First, understand that the question is intended to ask about characteristics beyond those specified in the C standard. The C standard does not impose requirements about efficiency, so any question asking about efficiency is necessarily asking about C implementations, not about the C standard. The interviewer is not probing your knowledge of C per se; they are probing your knowledge of modern hardware, compilers, and so on.
As mentioned in xvan’s answer, you could use *num = * (long *) buff;
. This works given some assumptions implicit in the question. In order for this to work reliably:
long
must not have any trap representations, or we must know that the data being copied is not a trap representation.
long
must be four bytes.
The compiler must tolerate aliasing. That is, it must not assume that, because the elements of buff
are char
, we will not access them through a pointer to long
.
buff
must be four-byte aligned as stated in the question, or the target hardware must support unaligned loads.

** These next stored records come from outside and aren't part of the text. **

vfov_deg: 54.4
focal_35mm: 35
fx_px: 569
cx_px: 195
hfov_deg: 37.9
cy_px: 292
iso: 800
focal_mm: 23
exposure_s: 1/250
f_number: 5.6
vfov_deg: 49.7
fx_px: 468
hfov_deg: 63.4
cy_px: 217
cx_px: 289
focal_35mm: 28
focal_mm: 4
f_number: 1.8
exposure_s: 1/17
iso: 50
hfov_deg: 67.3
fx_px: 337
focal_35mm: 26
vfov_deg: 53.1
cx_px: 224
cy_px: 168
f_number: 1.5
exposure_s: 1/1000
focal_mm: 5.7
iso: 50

These characteristics are not uncommon in C implementations, particularly with corresponding options selected during compilation. The result of this code is likely to be a two-instruction sequence that loads four bytes from memory to a register and that stores four bytes from a register to memory. That is the knowledge I think the interviewer was testing you for.
However, this is not a great solution. As Ilja Everilä noted in a comment, you can simply write memcpy(&num, buff, sizeof num);
. This is a proper C-standard way to copy bytes, and a good compiler will optimize it. For example, I just compiled this source code using Apple LLVM 8.1.0 on macOS 10.12.6 with “-O3 -std=c11 -S” (switches that request optimization, use of the 2011 C standard, and assembly code output):
#include <stdint.h>
#include <string.h>
void foo(uint32_t *L, char *A)
{
memcpy(L, A, sizeof *L);
}
and the resulting routine contains these instructions between the usual routine entry and exit code:
movl (%rsi), %eax
movl %eax, (%rdi)
Thus, the compiler has optimized the memcpy
call into a load instruction and a store instruction. This is even though the compiler does not know what the alignment of buff
might be. It apparently “believes” that unaligned loads and stores perform reasonably well on the target architecture, so it chose to implement the memcpy
directly with load and store instructions rather than explicitly calling a library routine and looping to copy four individual bytes.

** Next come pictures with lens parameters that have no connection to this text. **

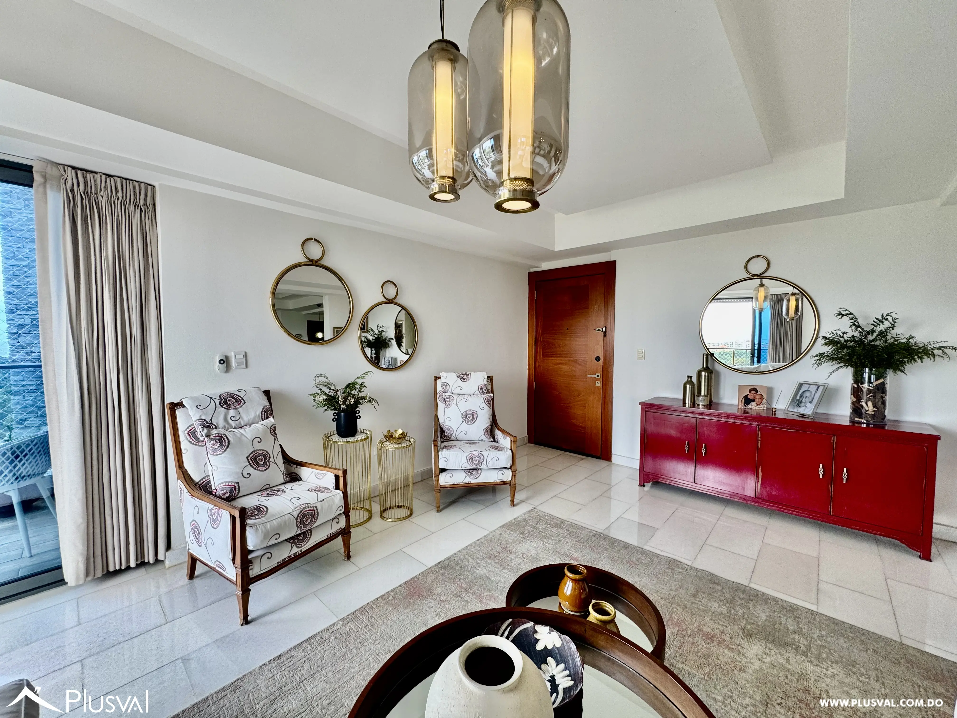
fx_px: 387
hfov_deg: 102.1
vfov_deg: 85.7
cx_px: 478
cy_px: 359
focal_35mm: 14
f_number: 2.2
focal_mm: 2.22
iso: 80
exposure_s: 1/120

If a compiler does not immediately optimize the memcpy
call like this, it may need a little help. For example, if the compiler does not know that buff
is four-byte aligned, and the target hardware does not perform unaligned four-byte loads well (or at all), then the compiler will not optimize this memcpy
into a load-store pair. In that case, some compilers have language extensions that let you tell them a pointer has more than the normal alignment, such as GCC’s __builtin_assume_aligned() as M.M. mentions. For example, Apple LLVM, I could do this:
typedef char AlignedBuffer[50] __attribute__((__aligned__(4)));
void foo(uint32_t *L, AlignedBuffer *A)
{
*L = * (long *) A;
}
That typedef
tells the compiler that the AlignedBuffer
type is always four-byte aligned, at least. This is, of course, an extension to the C language that is not available in all compilers. (Also, when doing this, I would have to ensure to use the compiler option that supports aliasing things through pointers to other types.)
Given that this compiler already knows how to optimize this case, trying to outsmart it with pointer casting is pointless. However, when working with other compilers in other situations, something like the pointer casting may be necessary to get the performance desired. But one needs to know that this is implementation dependent, and the code should be documented as such so that other people know it cannot be ported to other C implementations without addressing these issues.
Regarding the follow-up question, one can write *num = * (long *) (buff + k);
. It is likely the point of this follow-up question is to probe your knowledge of hardware alignment requirements. On many systems, attempting to load four-byte data from an address that is not four-byte-aligned causes an exception. Therefore, this assignment statement is likely to fail on such hardware when k
is not a multiple of four. (Also, we should note that k
must be such that all bytes to be loaded are within buff
, or are otherwise known to be accessible.) The interviewer likely wanted you to display that knowledge.
Typically with interview questions like this, there is not necessarily a single right answer that the interviewer wants. Mostly, they want to see that you are aware of the issues, have some understanding of them, and have some knowledge of potential ways to address them.